When people in the medical field actually follow their field's code of ethics, are actually given basic, unbiased education on weight, nutrition, and the experiences of fat people, and actually stay in the only lane they have the training to be in, then it's not hard to realize that insisting a random fat patient should lose weight when you know absolutely nothing about them besides the bare minimum information needed for you to help with a single part of their body is unethical, biased, stigmatizing, discriminatory, and harmful to that patient's health.
But when has the medical field ever cared about fat people's health anyway?
-Mod Worthy
medical fatphobia and weight loss medication tw i guess
today i saw my endocrinologist, and he asked me if i had ever considered going on a medication for weight loss. this has never happened to me before, and i told him that no i hadn't, and he told me to think about it.
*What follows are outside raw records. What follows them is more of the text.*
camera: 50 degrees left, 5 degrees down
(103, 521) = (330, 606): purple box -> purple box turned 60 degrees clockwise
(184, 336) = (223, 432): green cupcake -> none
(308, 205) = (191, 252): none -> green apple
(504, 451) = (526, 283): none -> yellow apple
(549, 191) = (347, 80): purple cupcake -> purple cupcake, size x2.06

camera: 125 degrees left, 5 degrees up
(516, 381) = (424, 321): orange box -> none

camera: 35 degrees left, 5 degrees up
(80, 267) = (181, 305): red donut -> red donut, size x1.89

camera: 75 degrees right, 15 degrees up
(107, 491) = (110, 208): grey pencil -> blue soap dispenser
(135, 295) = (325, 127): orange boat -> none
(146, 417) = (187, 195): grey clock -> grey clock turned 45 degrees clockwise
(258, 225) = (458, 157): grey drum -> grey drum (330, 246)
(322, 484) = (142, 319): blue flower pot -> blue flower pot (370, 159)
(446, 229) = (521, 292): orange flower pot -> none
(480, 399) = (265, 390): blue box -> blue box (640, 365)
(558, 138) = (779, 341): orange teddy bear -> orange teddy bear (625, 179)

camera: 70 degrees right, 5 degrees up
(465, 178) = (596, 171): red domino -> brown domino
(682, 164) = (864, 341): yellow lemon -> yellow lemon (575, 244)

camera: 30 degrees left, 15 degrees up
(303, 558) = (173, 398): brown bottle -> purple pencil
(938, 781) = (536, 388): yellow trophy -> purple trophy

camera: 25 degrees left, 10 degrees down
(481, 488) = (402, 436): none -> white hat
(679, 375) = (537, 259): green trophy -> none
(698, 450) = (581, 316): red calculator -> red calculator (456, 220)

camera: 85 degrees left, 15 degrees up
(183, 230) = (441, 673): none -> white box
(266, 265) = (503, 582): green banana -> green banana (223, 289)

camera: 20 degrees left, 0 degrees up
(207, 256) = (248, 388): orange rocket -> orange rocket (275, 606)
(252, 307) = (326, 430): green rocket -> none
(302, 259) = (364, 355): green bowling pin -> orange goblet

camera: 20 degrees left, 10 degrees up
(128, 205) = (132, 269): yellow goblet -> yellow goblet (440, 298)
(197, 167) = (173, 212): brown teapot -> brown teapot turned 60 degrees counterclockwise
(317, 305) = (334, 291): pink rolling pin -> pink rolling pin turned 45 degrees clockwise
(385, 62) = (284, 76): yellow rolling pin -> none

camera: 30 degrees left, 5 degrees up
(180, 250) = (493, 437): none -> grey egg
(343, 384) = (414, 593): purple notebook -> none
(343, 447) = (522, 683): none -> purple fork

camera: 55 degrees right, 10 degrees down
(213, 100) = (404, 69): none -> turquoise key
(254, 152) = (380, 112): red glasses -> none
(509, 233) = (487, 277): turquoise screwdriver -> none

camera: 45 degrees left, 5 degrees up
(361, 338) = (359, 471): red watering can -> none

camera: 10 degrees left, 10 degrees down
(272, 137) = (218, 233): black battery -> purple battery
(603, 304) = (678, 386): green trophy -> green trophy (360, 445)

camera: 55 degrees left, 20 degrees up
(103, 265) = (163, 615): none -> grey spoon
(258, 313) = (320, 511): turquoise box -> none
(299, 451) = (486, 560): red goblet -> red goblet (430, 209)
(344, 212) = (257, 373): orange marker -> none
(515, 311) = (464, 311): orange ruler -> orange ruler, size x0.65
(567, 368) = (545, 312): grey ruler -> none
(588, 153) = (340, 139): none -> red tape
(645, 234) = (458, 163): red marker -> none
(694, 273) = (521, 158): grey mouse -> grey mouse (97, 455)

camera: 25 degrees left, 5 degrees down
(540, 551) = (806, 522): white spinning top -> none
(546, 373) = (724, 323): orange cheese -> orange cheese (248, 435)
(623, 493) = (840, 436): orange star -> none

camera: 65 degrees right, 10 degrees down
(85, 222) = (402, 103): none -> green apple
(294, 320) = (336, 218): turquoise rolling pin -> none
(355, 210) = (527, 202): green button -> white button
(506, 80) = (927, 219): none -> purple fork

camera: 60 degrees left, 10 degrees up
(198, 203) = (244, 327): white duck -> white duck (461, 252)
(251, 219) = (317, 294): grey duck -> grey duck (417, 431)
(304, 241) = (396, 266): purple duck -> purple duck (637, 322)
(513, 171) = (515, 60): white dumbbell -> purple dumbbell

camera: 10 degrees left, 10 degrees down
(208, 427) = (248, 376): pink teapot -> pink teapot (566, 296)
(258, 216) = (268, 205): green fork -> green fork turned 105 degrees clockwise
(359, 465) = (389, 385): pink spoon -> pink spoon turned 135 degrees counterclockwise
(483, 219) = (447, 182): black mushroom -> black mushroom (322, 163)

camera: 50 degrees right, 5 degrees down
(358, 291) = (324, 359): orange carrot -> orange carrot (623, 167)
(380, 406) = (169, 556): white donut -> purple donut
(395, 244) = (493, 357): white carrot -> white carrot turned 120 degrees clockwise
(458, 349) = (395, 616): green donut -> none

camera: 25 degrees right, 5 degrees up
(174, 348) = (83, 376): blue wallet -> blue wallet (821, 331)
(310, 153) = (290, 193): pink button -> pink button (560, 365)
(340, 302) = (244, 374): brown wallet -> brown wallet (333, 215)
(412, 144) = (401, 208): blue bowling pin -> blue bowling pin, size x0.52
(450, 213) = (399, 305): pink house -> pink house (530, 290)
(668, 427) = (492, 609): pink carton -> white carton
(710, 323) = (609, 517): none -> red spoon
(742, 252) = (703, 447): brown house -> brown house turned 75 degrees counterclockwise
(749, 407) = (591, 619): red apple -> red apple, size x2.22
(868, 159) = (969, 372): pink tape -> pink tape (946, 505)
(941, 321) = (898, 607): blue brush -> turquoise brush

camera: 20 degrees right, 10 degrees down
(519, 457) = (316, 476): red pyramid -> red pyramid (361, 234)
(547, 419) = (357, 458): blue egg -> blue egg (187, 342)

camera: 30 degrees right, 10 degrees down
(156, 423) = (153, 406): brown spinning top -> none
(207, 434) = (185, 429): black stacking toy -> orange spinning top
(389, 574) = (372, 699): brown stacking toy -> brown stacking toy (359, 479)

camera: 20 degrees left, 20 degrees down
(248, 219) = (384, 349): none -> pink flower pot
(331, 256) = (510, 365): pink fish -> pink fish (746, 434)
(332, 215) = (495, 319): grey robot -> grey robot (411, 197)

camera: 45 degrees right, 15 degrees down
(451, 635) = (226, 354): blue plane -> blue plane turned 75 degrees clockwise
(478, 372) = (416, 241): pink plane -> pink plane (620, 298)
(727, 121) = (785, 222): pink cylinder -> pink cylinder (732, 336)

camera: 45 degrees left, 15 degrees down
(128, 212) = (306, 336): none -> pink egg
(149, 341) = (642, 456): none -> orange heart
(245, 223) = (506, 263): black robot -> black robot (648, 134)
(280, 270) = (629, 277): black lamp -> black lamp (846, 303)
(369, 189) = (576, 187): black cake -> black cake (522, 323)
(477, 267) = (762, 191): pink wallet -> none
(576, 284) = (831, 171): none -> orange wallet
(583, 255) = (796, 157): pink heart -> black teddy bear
i think the medication is wegovy, which is a medication originally for insulin resistance/diabetes that is now also approved to be prescribed "for obesity".
i just don't know what to think. i don't even really know what i'm asking specifically- maybe just if that's ever happened to y'all or if any followers have insight. i feel like i need to hear thoughts from other people who are actually educated on fatphobia and understand what it's like. thanks for any response you may have
Im not sure why an endo would think it's their place to talk on weight loss. That's something your primary doctor, the one who has your complete records and history, should do. Even if I think it's bad advice and rooted in fatphobia, at least that doctor has your whole info. It's uh. Audacious for these secondary doctors to think they should recommend weight loss, ever. They simply don't know enough about you as a patient to ever """"ethically""""" recommend it.
Like my gyno recommended weight loss to me for my pcos (Even though pcos causes weight gain but okay 🙄) like, uh, do you have my blood tests? If so you'd see they are fine. Did you minor in nutrition? No? Why are you talking to me about this shit then. I almost went off on her about how I have disordered eating and texture aversions so I'm lucky if I eat enough variety of foods to be nutritionally complete. (That whole thing was a wild ass mess. Like didn't expect aphobia in the gyno appointment but okay. By the time the weight loss talk started I was stunned. Two times I've seen this woman and she stunned me both times.)
Anyway all that to say is that, doctors might be educated on specific things but man, they can be ignorant and audacious.
I garentee our follows have experienced something like this. I'll post it so if they want to add on they can.
Im sorry that you had to deal with that.